(Exercise prompt) Reproduce every line of text in each data entry below without altering anything. Keep the original order.

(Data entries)
□ □ □
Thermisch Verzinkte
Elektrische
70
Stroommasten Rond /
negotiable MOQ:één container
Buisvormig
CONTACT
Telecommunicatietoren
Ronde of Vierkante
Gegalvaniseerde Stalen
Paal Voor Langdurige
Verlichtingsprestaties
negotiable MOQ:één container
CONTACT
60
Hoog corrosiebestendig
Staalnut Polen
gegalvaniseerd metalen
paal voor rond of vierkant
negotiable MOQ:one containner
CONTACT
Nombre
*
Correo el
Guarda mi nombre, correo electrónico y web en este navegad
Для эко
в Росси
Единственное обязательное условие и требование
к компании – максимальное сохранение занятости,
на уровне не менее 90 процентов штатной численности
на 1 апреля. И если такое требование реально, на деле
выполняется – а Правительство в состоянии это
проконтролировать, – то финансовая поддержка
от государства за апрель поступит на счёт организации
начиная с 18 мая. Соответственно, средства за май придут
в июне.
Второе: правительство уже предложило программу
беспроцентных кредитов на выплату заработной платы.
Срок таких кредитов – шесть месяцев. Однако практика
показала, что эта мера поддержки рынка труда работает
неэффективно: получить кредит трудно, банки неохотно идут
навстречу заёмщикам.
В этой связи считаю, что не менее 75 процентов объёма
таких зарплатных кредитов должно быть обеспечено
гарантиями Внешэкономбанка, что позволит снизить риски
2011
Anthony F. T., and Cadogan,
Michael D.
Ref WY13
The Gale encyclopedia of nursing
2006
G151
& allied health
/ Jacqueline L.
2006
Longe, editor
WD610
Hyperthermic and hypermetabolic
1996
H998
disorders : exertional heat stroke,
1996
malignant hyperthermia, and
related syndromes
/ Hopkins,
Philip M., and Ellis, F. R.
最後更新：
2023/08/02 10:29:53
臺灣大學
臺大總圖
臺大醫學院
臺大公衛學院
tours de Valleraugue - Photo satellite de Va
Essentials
□ □ □
(Answer space)
Thermisch Verzinkte
Elektrische
70
Stroommasten Rond /
negotiable MOQ:één container
Buisvormig
CONTACT
Telecommunicatietoren
Ronde of Vierkante
Gegalvaniseerde Stalen
Paal Voor Langdurige
Verlichtingsprestaties
negotiable MOQ:één container
CONTACT
60
Hoog corrosiebestendig
Staalnut Polen
gegalvaniseerd metalen
paal voor rond of vierkant
negotiable MOQ:one containner
CONTACT
Nombre
*
Correo el
Guarda mi nombre, correo electrónico y web en este navegad
Для эко
в Росси
Единственное обязательное условие и требование
к компании – максимальное сохранение занятости,
на уровне не менее 90 процентов штатной численности
на 1 апреля. И если такое требование реально, на деле
выполняется – а Правительство в состоянии это
проконтролировать, – то финансовая поддержка
от государства за апрель поступит на счёт организации
начиная с 18 мая. Соответственно, средства за май придут
в июне.
Второе: правительство уже предложило программу
беспроцентных кредитов на выплату заработной платы.
Срок таких кредитов – шесть месяцев. Однако практика
показала, что эта мера поддержки рынка труда работает
неэффективно: получить кредит трудно, банки неохотно идут
навстречу заёмщикам.
В этой связи считаю, что не менее 75 процентов объёма
таких зарплатных кредитов должно быть обеспечено
гарантиями Внешэкономбанка, что позволит снизить риски
2011
Anthony F. T., and Cadogan,
Michael D.
Ref WY13
The Gale encyclopedia of nursing
2006
G151
& allied health
/ Jacqueline L.
2006
Longe, editor
WD610
Hyperthermic and hypermetabolic
1996
H998
disorders : exertional heat stroke,
1996
malignant hyperthermia, and
related syndromes
/ Hopkins,
Philip M., and Ellis, F. R.
最後更新：
2023/08/02 10:29:53
臺灣大學
臺大總圖
臺大醫學院
臺大公衛學院
tours de Valleraugue - Photo satellite de Va
Essentials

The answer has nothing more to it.